When should the therapy be started?
Fluid administration in the first 2–4 hours of presentation is typically more aggressive, depending on the degree of fluid loss.
Describe the indications.
Goal: to correct hypovolemia
Indications
Severe fluid loss
Mild fluid loss OR moderate fluid loss with:
Inability to tolerate oral fluids (due to e.g., intractable vomiting, inability to swallow, pain)
Dehydration or hypovolemia refractory to a trial of enteral fluid therapy
Describe the approach to fluid administration.
Type of fluid: isotonic cystalloids, i.e., NS or Lactated Ringer's
Rate and amount
Severe fluid loss (hypovolemic shock): Aggressive IV fluid boluses, e.g., 20 mL/kg (∼1000 mL in an average adult)
Patients with risk factors for fluid overload: Judicious IV fluid replacement
Consider noninvasive fluid responsiveness test, e.g., PLR test
Consider smaller volume fluid challenge, e.g., 5–10 mL/kg (∼500 mL in an average adult)
Titrate to individual patient needs (e.g., based on hemodynamic monitoring parameters)
Reevaluate every 15–30 minutes during bolus administration, then hourly.
Describe the approach in clinical detoriation/clinical improvement.
Clinical deterioration
Continue fluid resuscitation and treat as hypovolemic shock.
Add replacement of ongoing GI fluid loss in patients with vomiting and diarrhea.
Clinical improvement
Start enteral fluids (e.g., ORS) if no aspiration risk factors are present.
Address remaining continued fluid needs (e.g, maintenance fluids, free water deficit) and metabolic disturbances.
Describe the indications for oral rehydration therapy.
Goal: to correct hypovolemia and dehydration using oral rehydration solutions
Children: first-line therapy for mild fluid loss or moderate fluid loss due to gastroenteritis and/or diarrhea
Adults: mild fluid loss and moderate fluid loss due to acute watery diarrhea (e.g., cholera, traveler's diarrhea) and viral gastroenteritis.
List the types of oral rehydration solution (ORS)
Compounded ORS (powdered)
Reduced-osmolarity ORS (hypotonic): WHO recommended
Traditional ORS
Commercial ORS (premixed)
Describe the approach to oral fluid administration.
Consider a preemptive antiemetic in patients with a history of recent vomiting (see “Overview of antiemetics”).
Prescribe an initial volume and rate of ORS based on age and severity of fluid loss
Encourage frequent small-volume ingestion to reduce the risk of abdominal discomfort and vomiting.
Perform regular clinical reassessment (see “Clinical features of dehydration and hypovolemia”)

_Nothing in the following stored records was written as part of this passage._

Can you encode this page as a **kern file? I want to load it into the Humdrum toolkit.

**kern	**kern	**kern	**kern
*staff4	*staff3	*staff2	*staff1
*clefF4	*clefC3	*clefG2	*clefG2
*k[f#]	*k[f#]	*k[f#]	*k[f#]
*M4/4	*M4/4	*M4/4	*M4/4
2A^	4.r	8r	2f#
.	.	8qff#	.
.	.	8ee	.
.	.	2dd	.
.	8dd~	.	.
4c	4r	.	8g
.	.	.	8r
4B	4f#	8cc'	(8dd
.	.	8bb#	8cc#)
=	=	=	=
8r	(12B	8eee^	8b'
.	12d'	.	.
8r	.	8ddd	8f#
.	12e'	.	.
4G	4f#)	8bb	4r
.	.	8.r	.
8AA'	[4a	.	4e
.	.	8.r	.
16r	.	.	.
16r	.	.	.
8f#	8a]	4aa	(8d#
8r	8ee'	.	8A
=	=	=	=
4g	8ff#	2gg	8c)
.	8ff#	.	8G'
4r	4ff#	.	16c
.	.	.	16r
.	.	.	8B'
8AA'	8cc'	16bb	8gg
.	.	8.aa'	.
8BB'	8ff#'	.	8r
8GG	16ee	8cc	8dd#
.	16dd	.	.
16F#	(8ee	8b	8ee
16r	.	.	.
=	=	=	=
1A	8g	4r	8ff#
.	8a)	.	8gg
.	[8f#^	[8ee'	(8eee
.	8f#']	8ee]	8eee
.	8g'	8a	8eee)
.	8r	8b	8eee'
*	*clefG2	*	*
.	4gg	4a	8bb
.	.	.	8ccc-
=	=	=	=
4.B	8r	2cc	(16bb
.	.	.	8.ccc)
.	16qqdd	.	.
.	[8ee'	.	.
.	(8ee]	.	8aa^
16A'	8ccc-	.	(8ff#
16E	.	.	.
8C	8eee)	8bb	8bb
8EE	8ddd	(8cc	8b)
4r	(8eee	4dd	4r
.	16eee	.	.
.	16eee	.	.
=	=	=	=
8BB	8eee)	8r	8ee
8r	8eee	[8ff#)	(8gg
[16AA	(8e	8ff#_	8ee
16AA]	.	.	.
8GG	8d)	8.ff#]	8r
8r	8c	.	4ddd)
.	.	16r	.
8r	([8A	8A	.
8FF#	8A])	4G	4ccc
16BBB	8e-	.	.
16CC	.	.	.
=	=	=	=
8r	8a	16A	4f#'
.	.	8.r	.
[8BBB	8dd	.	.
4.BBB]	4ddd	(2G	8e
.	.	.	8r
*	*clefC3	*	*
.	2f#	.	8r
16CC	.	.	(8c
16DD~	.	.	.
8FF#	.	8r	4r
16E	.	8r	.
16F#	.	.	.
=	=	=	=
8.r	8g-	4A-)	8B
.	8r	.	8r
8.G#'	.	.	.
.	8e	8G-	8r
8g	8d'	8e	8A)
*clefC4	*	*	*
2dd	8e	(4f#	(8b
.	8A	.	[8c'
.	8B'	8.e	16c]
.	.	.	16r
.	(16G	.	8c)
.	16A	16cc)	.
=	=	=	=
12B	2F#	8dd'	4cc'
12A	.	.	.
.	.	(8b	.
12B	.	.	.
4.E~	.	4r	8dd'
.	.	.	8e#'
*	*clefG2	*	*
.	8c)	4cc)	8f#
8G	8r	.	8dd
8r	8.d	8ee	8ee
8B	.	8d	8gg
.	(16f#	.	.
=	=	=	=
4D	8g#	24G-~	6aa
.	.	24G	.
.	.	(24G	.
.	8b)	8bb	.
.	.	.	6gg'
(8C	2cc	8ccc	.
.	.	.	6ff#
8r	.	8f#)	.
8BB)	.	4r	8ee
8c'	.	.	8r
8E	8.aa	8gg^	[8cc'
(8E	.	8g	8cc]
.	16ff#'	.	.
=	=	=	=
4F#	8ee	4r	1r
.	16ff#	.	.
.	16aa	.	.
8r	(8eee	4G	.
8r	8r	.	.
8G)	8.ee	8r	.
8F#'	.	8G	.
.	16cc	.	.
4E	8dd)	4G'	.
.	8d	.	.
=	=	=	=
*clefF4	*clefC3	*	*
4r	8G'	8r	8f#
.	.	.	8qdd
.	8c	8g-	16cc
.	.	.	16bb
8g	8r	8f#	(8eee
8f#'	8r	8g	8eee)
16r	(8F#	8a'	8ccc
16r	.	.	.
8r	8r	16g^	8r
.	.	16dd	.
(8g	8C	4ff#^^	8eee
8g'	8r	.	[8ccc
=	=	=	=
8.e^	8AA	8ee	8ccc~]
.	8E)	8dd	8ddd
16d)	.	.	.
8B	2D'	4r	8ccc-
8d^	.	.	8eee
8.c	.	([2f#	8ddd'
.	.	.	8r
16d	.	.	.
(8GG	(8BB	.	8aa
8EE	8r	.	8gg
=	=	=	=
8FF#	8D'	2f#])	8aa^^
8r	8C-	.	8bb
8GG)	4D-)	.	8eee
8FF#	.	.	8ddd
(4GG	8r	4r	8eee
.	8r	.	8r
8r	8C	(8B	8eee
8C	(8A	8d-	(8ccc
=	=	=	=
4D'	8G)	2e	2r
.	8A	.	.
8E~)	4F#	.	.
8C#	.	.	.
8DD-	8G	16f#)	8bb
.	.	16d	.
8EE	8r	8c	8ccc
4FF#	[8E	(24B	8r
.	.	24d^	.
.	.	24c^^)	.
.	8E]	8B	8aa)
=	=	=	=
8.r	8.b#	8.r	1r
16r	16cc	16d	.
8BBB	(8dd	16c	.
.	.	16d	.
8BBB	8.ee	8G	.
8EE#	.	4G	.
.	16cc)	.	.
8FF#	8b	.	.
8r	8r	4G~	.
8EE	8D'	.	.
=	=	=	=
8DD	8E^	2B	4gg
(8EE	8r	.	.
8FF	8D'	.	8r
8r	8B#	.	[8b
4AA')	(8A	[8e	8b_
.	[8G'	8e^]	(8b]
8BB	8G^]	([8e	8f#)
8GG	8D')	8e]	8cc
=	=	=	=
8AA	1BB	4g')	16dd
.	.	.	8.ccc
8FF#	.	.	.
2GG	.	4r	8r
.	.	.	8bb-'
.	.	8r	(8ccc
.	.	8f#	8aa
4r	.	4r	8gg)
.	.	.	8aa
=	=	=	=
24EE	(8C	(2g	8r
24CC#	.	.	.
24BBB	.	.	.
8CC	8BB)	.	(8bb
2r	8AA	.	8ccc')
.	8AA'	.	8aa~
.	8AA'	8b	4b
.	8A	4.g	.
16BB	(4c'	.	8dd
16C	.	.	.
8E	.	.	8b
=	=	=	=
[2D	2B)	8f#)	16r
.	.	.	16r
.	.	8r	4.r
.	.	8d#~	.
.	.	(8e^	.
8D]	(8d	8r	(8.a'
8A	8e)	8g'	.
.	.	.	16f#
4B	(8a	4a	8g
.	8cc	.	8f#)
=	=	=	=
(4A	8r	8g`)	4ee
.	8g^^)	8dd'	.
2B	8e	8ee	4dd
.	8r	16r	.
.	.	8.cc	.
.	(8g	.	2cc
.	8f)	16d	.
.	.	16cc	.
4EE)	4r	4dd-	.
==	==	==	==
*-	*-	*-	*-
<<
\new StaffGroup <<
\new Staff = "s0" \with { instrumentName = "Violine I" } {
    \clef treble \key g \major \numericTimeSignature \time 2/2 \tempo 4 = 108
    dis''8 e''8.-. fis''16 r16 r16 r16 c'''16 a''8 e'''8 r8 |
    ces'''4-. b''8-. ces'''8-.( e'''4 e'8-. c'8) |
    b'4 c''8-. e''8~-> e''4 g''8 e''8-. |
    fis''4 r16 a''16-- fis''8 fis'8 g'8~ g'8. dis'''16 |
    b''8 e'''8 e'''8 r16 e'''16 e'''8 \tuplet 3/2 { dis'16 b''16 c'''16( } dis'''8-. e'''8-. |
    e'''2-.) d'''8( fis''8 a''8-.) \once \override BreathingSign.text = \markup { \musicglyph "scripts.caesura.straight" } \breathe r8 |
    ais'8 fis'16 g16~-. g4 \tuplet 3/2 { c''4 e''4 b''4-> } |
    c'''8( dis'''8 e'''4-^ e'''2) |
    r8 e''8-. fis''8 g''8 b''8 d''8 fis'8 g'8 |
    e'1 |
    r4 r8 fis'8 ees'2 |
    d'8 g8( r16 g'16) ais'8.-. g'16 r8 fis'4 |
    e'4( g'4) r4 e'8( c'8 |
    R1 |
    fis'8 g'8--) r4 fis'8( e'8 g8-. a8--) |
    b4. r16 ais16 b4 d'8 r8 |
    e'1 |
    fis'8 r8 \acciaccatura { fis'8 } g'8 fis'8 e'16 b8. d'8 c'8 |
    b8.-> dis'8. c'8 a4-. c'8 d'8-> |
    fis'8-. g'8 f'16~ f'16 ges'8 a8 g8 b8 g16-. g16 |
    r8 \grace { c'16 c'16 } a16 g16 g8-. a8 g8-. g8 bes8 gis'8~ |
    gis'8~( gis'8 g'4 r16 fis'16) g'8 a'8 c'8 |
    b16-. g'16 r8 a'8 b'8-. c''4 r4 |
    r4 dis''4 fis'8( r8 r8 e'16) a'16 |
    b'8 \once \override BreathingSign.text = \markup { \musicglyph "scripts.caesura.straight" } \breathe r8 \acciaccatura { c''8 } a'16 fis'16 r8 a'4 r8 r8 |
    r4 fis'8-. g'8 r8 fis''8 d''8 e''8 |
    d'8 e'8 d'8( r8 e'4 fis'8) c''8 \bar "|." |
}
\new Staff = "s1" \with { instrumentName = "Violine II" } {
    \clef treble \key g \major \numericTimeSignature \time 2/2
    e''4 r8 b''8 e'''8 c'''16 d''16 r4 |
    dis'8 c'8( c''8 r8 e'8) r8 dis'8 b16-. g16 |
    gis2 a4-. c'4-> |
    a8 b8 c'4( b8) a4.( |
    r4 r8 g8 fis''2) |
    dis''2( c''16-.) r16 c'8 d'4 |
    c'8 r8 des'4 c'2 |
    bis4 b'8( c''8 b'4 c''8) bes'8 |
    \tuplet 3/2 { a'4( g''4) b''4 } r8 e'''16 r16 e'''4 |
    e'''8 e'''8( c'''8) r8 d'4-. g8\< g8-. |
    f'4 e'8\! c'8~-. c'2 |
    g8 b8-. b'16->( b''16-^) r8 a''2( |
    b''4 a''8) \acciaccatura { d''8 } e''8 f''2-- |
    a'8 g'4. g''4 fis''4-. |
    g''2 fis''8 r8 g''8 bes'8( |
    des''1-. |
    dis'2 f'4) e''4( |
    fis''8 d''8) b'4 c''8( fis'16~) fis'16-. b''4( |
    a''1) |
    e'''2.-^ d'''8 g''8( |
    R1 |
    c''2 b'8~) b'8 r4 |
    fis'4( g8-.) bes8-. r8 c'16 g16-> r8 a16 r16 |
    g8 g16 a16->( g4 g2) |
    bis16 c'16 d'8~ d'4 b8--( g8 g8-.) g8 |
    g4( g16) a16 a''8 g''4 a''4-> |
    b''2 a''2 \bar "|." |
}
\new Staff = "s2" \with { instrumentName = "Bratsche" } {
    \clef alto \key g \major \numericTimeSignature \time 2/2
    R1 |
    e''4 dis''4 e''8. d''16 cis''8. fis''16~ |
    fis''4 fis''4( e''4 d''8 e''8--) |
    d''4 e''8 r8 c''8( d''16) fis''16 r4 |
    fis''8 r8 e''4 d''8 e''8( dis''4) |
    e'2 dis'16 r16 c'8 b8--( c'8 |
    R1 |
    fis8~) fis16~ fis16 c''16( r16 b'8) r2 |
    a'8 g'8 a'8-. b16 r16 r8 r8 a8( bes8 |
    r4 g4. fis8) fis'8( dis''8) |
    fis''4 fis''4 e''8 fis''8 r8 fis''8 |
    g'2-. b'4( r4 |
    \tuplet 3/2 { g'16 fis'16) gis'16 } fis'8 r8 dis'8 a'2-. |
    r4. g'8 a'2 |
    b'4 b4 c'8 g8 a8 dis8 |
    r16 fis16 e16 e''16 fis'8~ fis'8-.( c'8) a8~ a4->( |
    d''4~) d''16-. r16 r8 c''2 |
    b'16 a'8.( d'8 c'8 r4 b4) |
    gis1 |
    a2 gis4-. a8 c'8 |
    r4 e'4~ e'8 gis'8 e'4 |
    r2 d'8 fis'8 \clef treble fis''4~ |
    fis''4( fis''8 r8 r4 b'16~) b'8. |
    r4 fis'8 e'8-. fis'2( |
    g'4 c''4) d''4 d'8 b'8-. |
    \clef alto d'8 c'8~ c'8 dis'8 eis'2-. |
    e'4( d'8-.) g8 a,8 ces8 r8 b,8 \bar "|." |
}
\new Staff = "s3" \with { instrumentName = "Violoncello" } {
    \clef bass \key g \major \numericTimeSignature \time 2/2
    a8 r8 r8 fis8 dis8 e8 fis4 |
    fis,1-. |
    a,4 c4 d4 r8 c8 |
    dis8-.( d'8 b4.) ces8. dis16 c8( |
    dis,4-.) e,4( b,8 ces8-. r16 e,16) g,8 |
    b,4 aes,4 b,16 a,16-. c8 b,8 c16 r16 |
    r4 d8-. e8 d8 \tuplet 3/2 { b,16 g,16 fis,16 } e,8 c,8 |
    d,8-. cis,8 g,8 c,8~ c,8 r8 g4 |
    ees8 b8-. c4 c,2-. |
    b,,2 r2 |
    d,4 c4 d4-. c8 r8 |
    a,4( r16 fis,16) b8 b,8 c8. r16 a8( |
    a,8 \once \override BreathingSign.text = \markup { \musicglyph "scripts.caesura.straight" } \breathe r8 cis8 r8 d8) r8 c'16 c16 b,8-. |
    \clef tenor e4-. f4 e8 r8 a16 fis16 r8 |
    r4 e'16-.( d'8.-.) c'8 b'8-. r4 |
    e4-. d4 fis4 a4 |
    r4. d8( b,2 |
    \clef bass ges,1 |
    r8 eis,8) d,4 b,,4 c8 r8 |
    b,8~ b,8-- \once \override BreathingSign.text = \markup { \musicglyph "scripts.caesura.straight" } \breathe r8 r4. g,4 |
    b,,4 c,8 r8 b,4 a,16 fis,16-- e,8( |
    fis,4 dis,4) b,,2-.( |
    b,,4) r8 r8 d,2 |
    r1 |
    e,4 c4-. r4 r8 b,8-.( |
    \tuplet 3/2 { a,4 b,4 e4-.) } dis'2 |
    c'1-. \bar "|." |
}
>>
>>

Consider serial electrolytes and other hemodynamic monitoring parameters in at-risk patients
Describe the clinical detoriation/improvement in regards to oral rehydration therapy.
If ongoing vomiting:
Optimize antiemetics before further fluid intake.
Consider NG tube insertion.
Assess and treat continued fluid needs: e.g. ongoing GI fluid loss
Start parenteral fluid therapy: e.g., IV fluid replacement, subcutaneous fluid therapy
Advance diet as tolerated.
What is the total ORS volume required in the first 4 hours for adults/children?
Total ORS volume required in the first 4 hours for adults and children with mild fluid loss or moderate fluid loss can be approximated to 75 mL/kg.